Tell how many lines in the data below hold the string "take"; give nothing but the number.

INPUT MATERIAL:
= Beginning of Section =
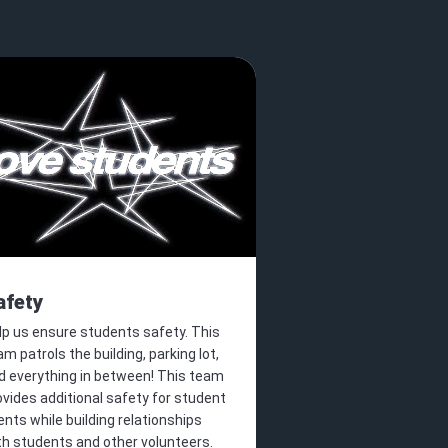
afety
lp us ensure students safety. This
am patrols the building, parking lot,
d everything in between! This team
ovides additional safety for student
ents while building relationships
th students and other volunteers.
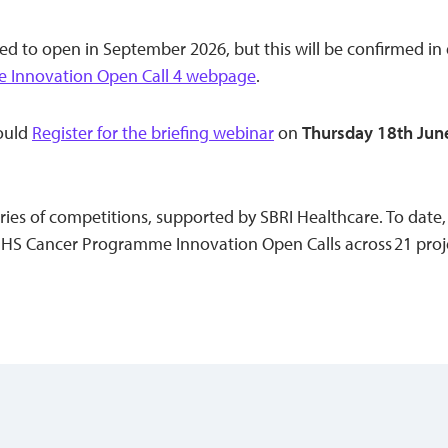
ed to open in September 2026, but this will be confirmed in
 Innovation Open Call 4 webpage
.
hould
Register for the briefing webinar
on
Thursday 18th Jun
 series of competitions, supported by SBRI Healthcare. To dat
S Cancer Programme Innovation Open Calls across 21 proje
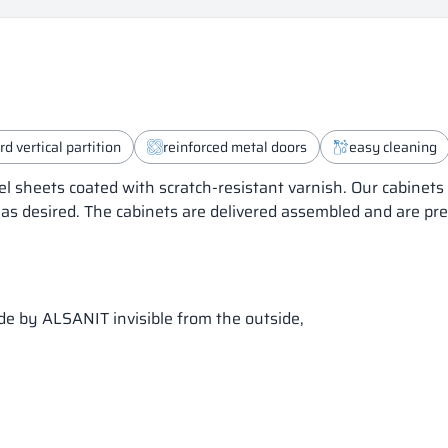
d vertical partition
reinforced metal doors
easy cleaning
el sheets coated with scratch-resistant varnish. Our cabinet
 as desired. The cabinets are delivered assembled and are pr
ade by ALSANIT invisible from the outside,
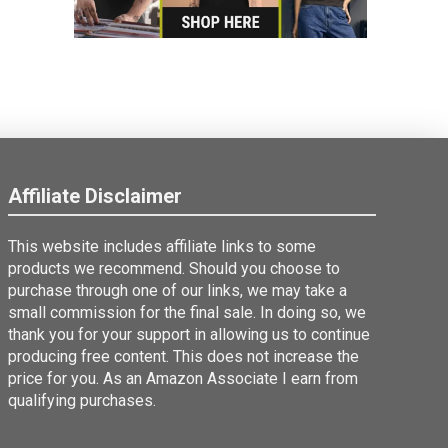
Affiliate Disclaimer
This website includes affiliate links to some
products we recommend. Should you choose to
purchase through one of our links, we may take a
small commission for the final sale. In doing so, we
thank you for your support in allowing us to continue
producing free content. This does not increase the
price for you. As an Amazon Associate I earn from
qualifying purchases.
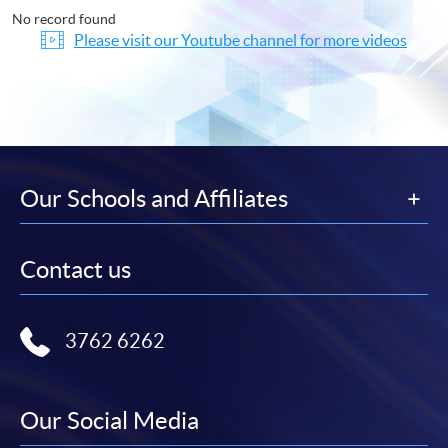
No record found
Please visit our Youtube channel for more videos
Our Schools and Affiliates
Contact us
3762 6262
Our Social Media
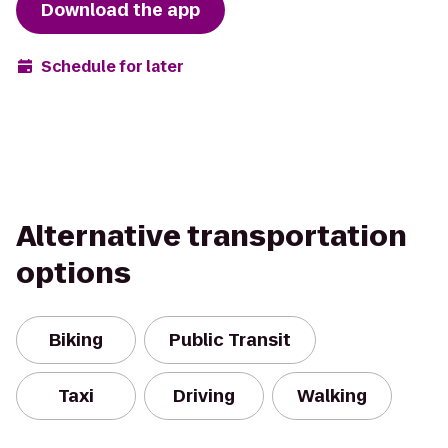
Download the app
Schedule for later
Alternative transportation
options
Biking
Public Transit
Taxi
Driving
Walking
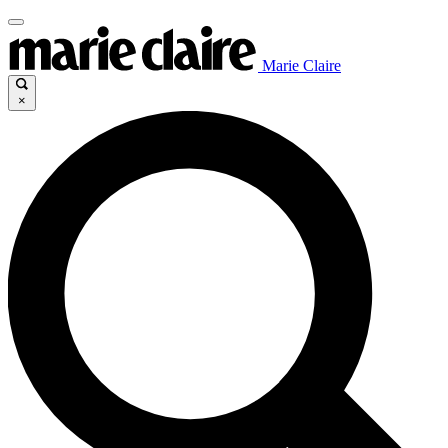
Marie Claire
×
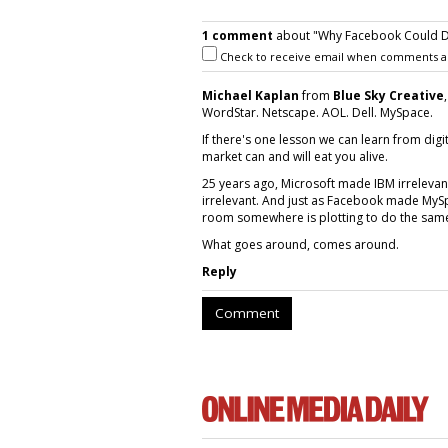
1 comment
about "Why Facebook Could D
Check to receive email when comments a
Michael Kaplan
from
Blue Sky Creative
WordStar. Netscape. AOL. Dell. MySpace.
If there's one lesson we can learn from digit
market can and will eat you alive.
25 years ago, Microsoft made IBM irreleva
irrelevant. And just as Facebook made MyS
room somewhere is plotting to do the sam
What goes around, comes around.
Reply
Comment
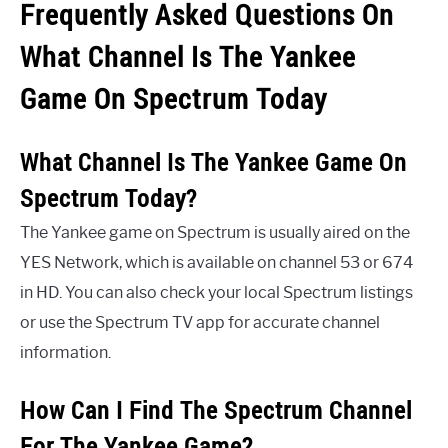
Frequently Asked Questions On
What Channel Is The Yankee
Game On Spectrum Today
What Channel Is The Yankee Game On
Spectrum Today?
The Yankee game on Spectrum is usually aired on the
YES Network, which is available on channel 53 or 674
in HD. You can also check your local Spectrum listings
or use the Spectrum TV app for accurate channel
information.
How Can I Find The Spectrum Channel
For The Yankee Game?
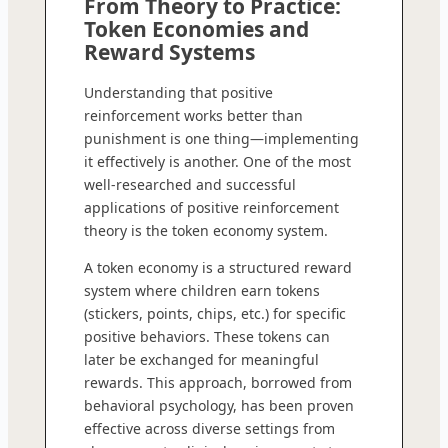
From Theory to Practice:
Token Economies and
Reward Systems
Understanding that positive
reinforcement works better than
punishment is one thing—implementing
it effectively is another. One of the most
well-researched and successful
applications of positive reinforcement
theory is the token economy system.
A token economy is a structured reward
system where children earn tokens
(stickers, points, chips, etc.) for specific
positive behaviors. These tokens can
later be exchanged for meaningful
rewards. This approach, borrowed from
behavioral psychology, has been proven
effective across diverse settings from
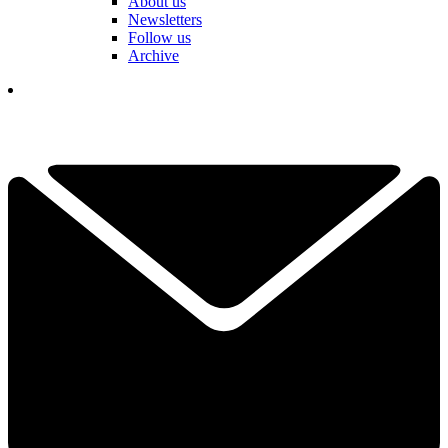
About us
Newsletters
Follow us
Archive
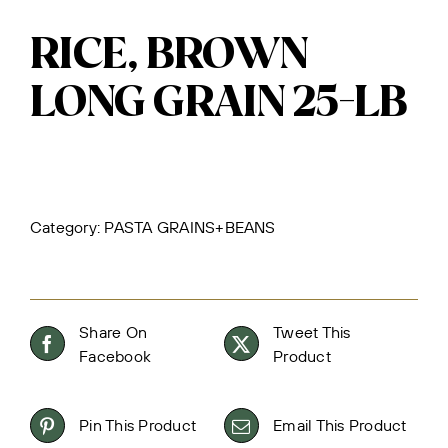
RICE, BROWN
LONG GRAIN 25-LB
Category:
PASTA GRAINS+BEANS
Share On
Tweet This
Facebook
Product
Pin This Product
Email This Product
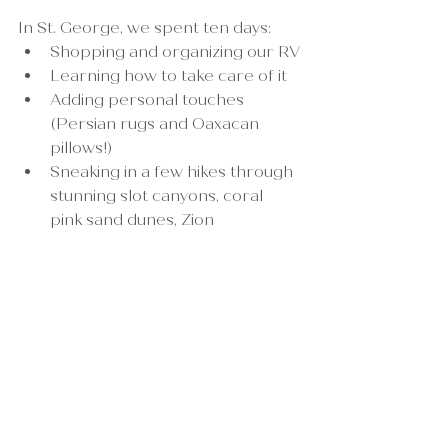
In St. George, we spent ten days:
Shopping and organizing our RV
Learning how to take care of it
Adding personal touches 
(Persian rugs and Oaxacan 
pillows!)
Sneaking in a few hikes through 
stunning slot canyons, coral 
pink sand dunes, Zion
= End of Section =
EXPECTED ANSWER:
2